The first step for neuroimaging data analysis: DICOM to NIfTI conversion.

作者信息

Li Xiangrui, Morgan Paul S, Ashburner John, Smith Jolinda, Rorden Christopher

机构信息

Center for Cognitive and Behavioral Brain Imaging, The Ohio State University, Columbus, OH 43210, USA.

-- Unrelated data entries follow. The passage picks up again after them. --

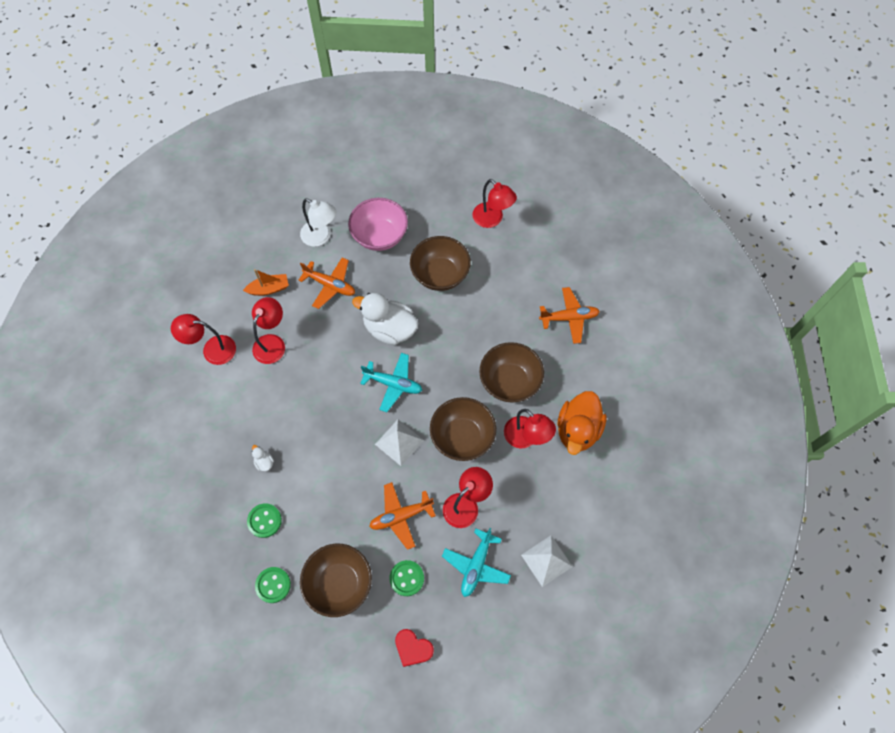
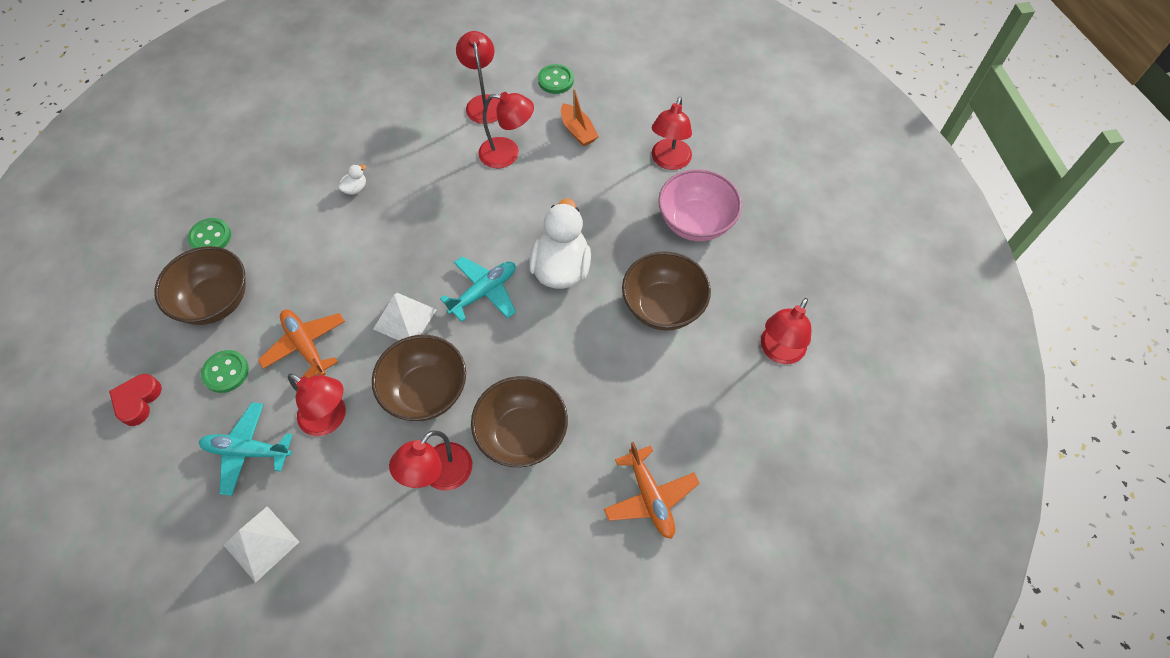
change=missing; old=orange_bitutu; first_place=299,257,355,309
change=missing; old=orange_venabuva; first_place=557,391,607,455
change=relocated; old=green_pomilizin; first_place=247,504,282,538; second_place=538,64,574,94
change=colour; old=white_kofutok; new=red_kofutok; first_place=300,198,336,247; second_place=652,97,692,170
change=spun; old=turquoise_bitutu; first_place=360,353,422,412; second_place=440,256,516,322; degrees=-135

Medical Physics & Clinical Engineering, Nottingham University Hospitals, Nottingham, UK.

出版信息

J Neurosci Methods. 2016 May 1;264:47-56. doi: 10.1016/j.jneumeth.2016.03.001. Epub 2016 Mar 2.

DOI:10.1016/j.jneumeth.2016.03.001
PMID:26945974
Abstract

BACKGROUND

Clinical imaging data are typically stored and transferred in the DICOM format, whereas the NIfTI format has been widely adopted by scientists in the neuroimaging community. Therefore, a vital initial step in processing the data is to convert images from the complicated DICOM format to the much simpler NIfTI format. While there are a number of tools that usually handle DICOM to NIfTI conversion seamlessly, some variations can disrupt this process.

NEW METHOD

We provide some insight into the challenges faced with image conversion. First, different manufacturers implement the DICOM format differently which complicates the conversion. Second, different modalities and sub-modalities may need special treatment during conversion. Lastly, the image transferring and archiving can also impact the DICOM conversion.

RESULTS

We present results in several error-prone domains, including the slice order for functional imaging, phase encoding direction for distortion correction, effect of diffusion gradient direction, and effect of gantry correction for some imaging modality.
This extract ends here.